Archive for November 27, 2013
How to handle a roadblock in your research efforts.
Step off the family story train and take a fresh look at the research facts.
Heirlines Professional Genealogy Tip: Don’t Let a Family Story hinder you from finding the Truth on your Family Tree – Be Willing to let it go so you can open up your options for discovering your elusive ancestry.
Today was a very fascinating day in research because we have been working on cracking open a client”s long-held family story. Family tradition is that their earliest known ancestor was a Revolutionary War Veteran and that one of his sons was born in 1791 in South Carolina and fathered their lineage. (For the sake of this discussion, this son will be called the father). Some census records that family tradition accepts, have added fuel to the fire by indicating that this father was really born in 1798 and had children by two women at the same time, while only married to his wife, who had 8 of his children, and not to her daughter, the mother of 7 of his children according to census and family church records. Pretty Bizarre and convoluted.
We have gone the rounds with the client over their family story, never finding enough evidence to prove the connection to the Revolutionary War Soldier’s son born in 1791, and never finding enough evidence to disprove what has come down in family records of the guy born in 1798 who was the father of the 7 kids found in the church records the children made when they were adults, where the parents names are clearly given. We searched for land and probate records. None were found in the states where he was listed in the Census. We searched church records (when the children were in the home) guardianship records as well as military records, and got no where. Since no paying client comes to us with Fort Knox backing, it was time we stepped off the family story train for a fresh view of the known facts.
Today we had a break-through because we took a major step back and looked at everything again. We decided not to accept the family tradition at face value because it was using records with such wide variances in age that made it impossible to pin the guy down in the records. Census records are notoriously unreliable from decade to decade, whether we are dealing with names or ages or location of birth, etc. We put family tradition aside and went with the known facts, that the father was born in South Carolina and he did father 7 kids by a woman who the children identify in their adulthood as their parents.

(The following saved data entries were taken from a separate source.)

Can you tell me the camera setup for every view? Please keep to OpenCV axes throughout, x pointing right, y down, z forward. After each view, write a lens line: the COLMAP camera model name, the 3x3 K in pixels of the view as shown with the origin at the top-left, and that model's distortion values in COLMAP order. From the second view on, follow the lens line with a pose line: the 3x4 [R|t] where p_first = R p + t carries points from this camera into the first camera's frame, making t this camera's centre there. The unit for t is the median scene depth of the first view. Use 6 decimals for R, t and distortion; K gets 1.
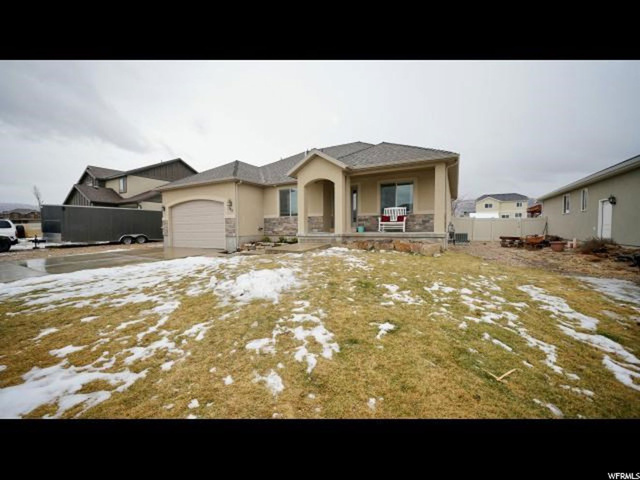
lens RADIAL K [[254.7, 0, 317.6], [0, 254.7, 236.8], [0, 0, 1]] dist [0.008105, -0.000095]
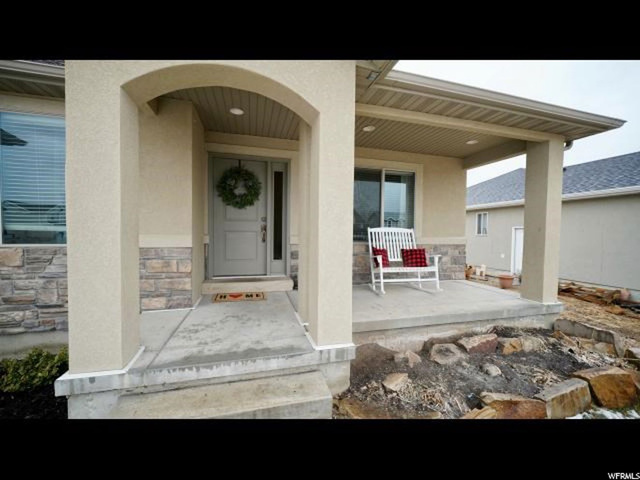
lens RADIAL K [[254.7, 0, 321.5], [0, 254.7, 243.2], [0, 0, 1]] dist [0.008105, -0.000095]
pose [[0.713975, -0.014440, 0.700023, -0.084096], [0.008578, 0.999893, 0.011876, -0.084324], [-0.700119, -0.002474, 0.714022, 0.685461]]
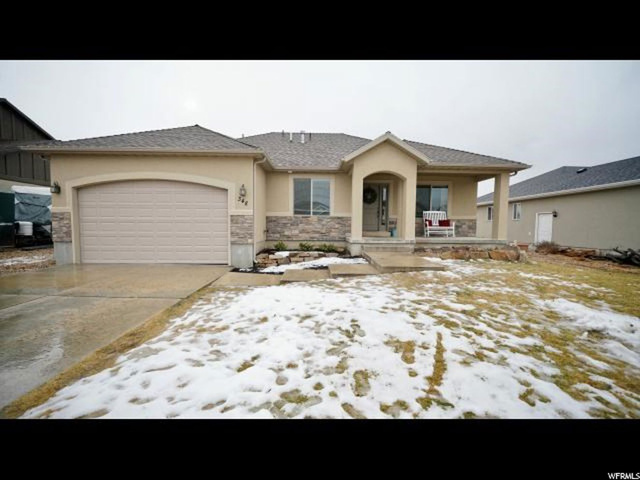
lens RADIAL K [[254.7, 0, 317.9], [0, 254.7, 236.3], [0, 0, 1]] dist [0.008105, -0.000095]
pose [[0.862568, -0.004149, 0.505923, -0.496373], [-0.000682, 0.999956, 0.009364, -0.026512], [-0.505940, -0.008422, 0.862528, 0.355890]]
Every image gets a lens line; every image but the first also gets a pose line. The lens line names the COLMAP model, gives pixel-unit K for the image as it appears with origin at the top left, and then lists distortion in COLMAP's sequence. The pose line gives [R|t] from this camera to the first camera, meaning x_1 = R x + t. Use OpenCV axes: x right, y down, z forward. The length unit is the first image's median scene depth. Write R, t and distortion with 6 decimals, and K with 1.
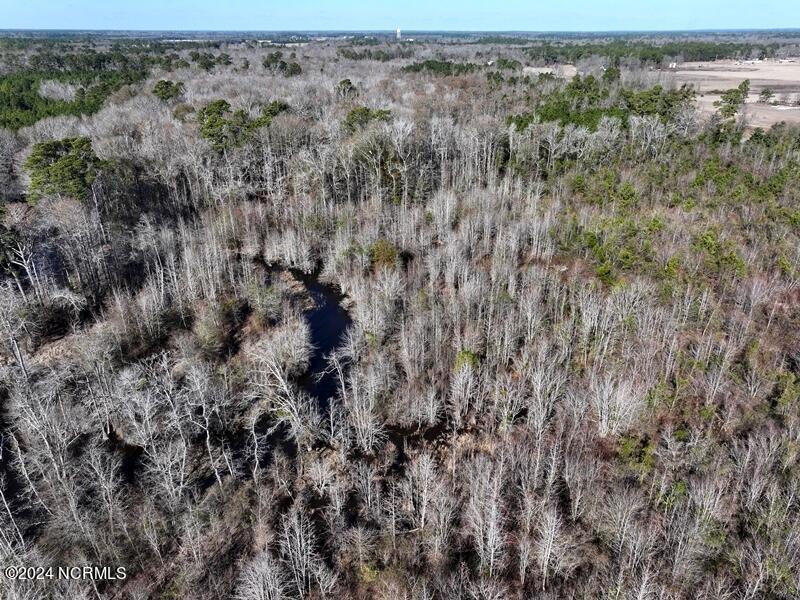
lens RADIAL K [[561.5, 0, 402.6], [0, 561.5, 300.5], [0, 0, 1]] dist [-0.003248, 0.020288]
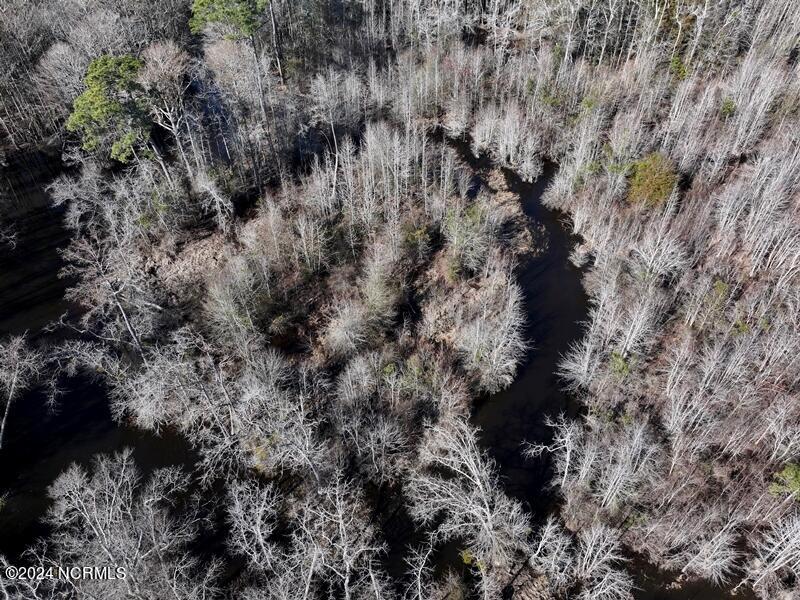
lens RADIAL K [[561.5, 0, 402.6], [0, 561.5, 300.5], [0, 0, 1]] dist [-0.003248, 0.020288]
pose [[0.937375, 0.241265, -0.251235, -0.106253], [-0.148308, 0.929075, 0.338857, -0.128985], [0.315170, -0.280376, 0.906674, 0.279963]]
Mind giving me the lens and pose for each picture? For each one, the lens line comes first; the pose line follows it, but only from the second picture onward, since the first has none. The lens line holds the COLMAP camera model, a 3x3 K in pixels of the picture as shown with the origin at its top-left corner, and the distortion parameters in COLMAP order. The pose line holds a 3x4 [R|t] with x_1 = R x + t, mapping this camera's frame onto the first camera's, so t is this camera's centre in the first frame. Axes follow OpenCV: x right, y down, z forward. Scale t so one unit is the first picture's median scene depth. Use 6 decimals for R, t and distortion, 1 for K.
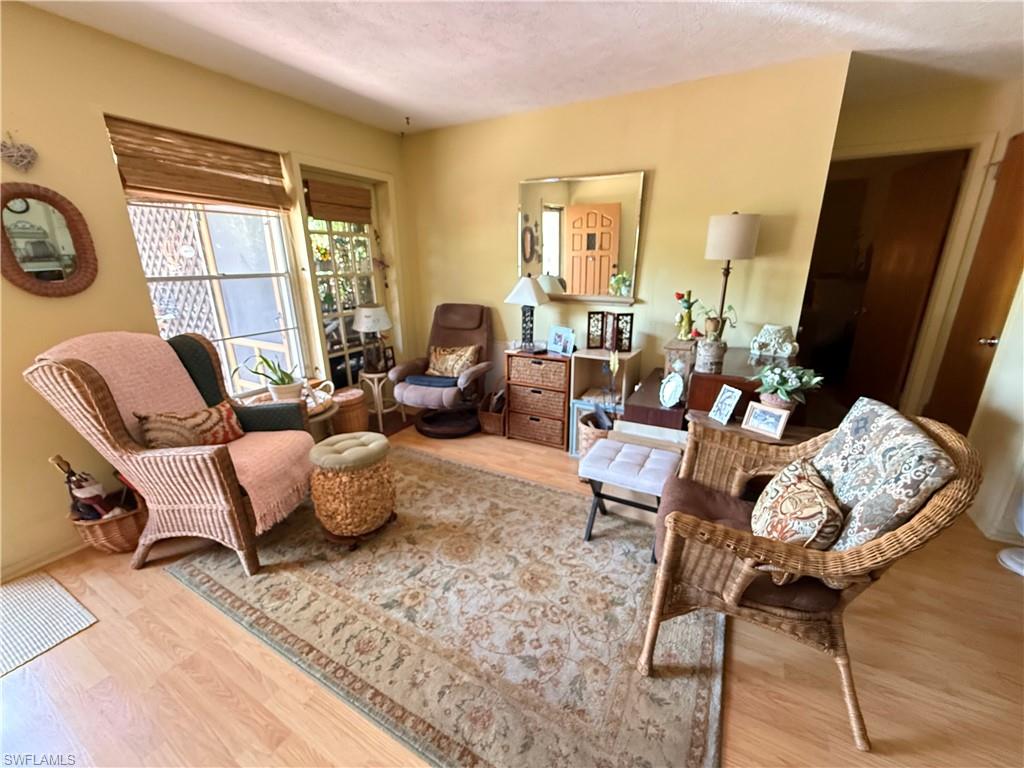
lens RADIAL K [[406.4, 0, 512.0], [0, 406.4, 384.0], [0, 0, 1]] dist [0.000438, 0.000205]
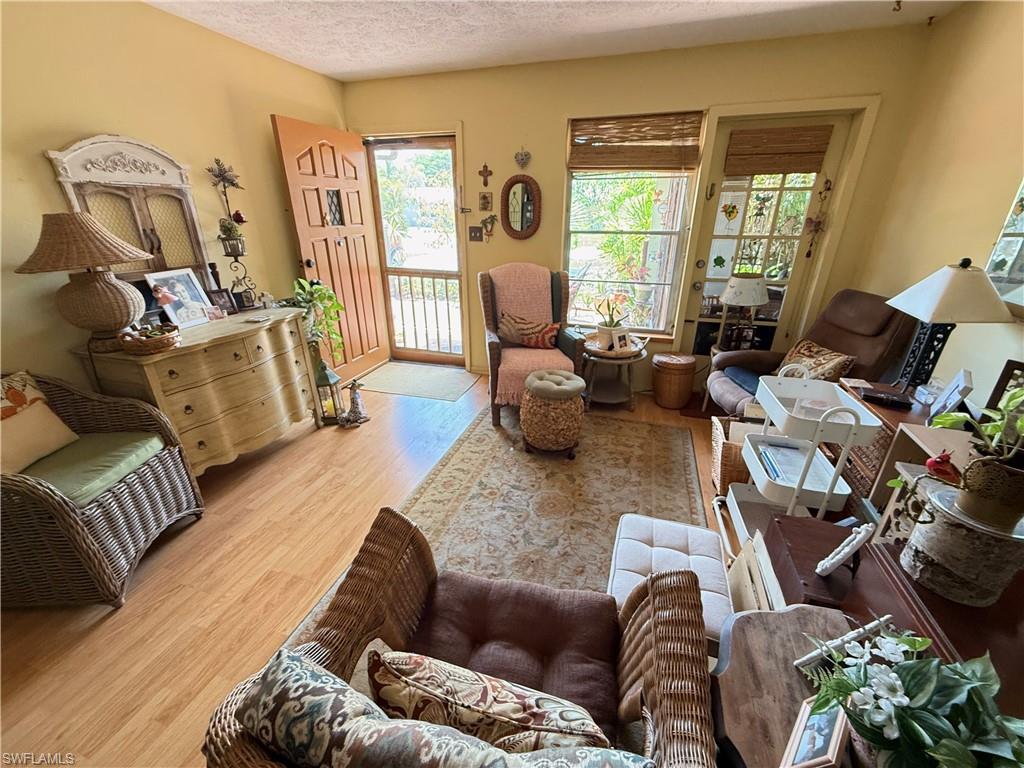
lens RADIAL K [[406.4, 0, 512.0], [0, 406.4, 384.0], [0, 0, 1]] dist [0.000438, 0.000205]
pose [[0.207453, 0.393221, -0.895735, 0.521806], [-0.285756, 0.900076, 0.328946, -0.156909], [0.935578, 0.187721, 0.299089, 0.391982]]
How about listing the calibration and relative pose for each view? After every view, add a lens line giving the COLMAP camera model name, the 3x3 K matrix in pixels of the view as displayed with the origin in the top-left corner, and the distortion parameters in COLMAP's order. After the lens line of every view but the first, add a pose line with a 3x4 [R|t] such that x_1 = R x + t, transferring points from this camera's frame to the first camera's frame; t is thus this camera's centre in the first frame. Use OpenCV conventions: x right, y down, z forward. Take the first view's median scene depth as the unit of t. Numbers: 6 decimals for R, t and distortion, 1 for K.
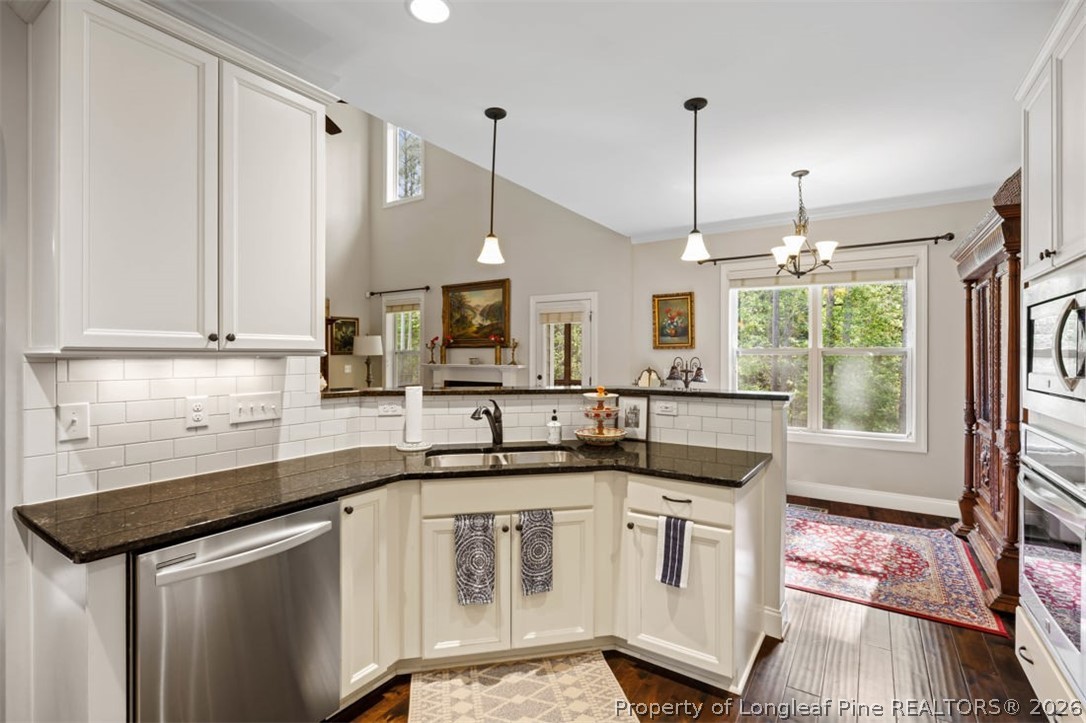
lens RADIAL K [[501.4, 0, 543.0], [0, 501.4, 361.5], [0, 0, 1]] dist [0.000016, -0.000015]
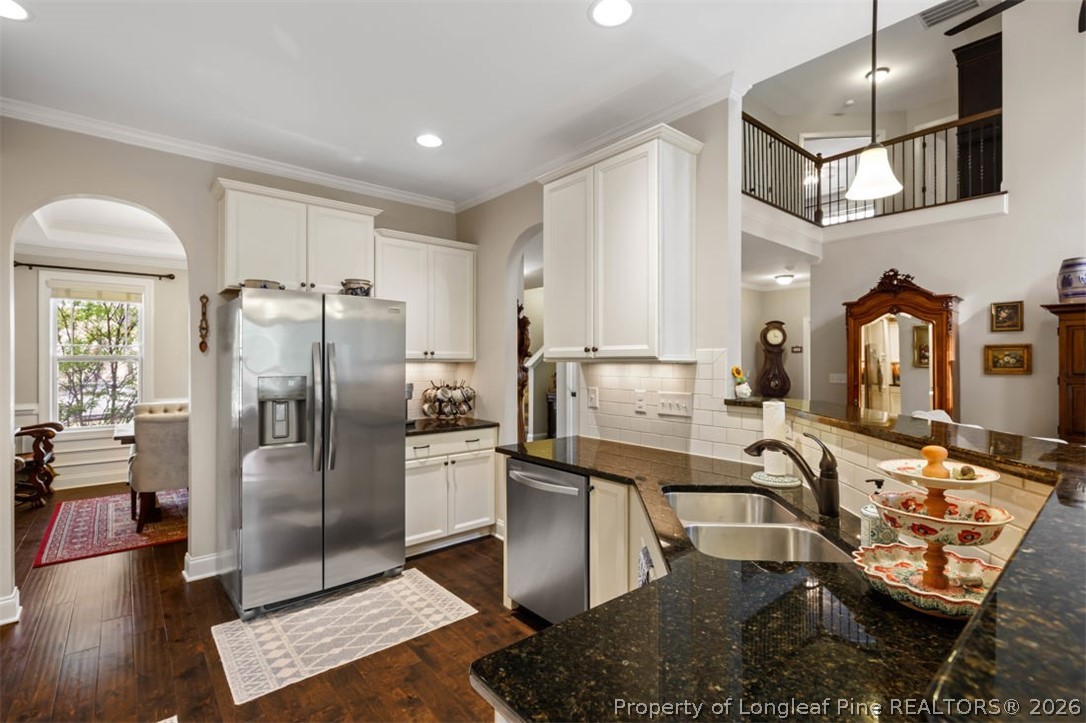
lens RADIAL K [[501.4, 0, 543.0], [0, 501.4, 361.5], [0, 0, 1]] dist [0.000016, -0.000015]
pose [[-0.285703, -0.001174, -0.958318, 0.702493], [-0.010179, 0.999947, 0.001810, -0.010823], [0.958264, 0.010271, -0.285700, 1.070924]]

And lo and behold, by doing a general search for the father’s name in Census Records, we found a man in another State, who had been born in ’91 in South Carolina which now opens up another whole avenue of research. And another wife. The plot thickens.
The story is not over yet. The client now has a new possibility for research in two other states where this father may have lived or will lead to a conclusive elimination to him even being related to the Revolutionary War soldier. I hope some day, with the client’s permission to write this story in detail, showing there are more ways to skin a cat, than just holding on to family stories forever.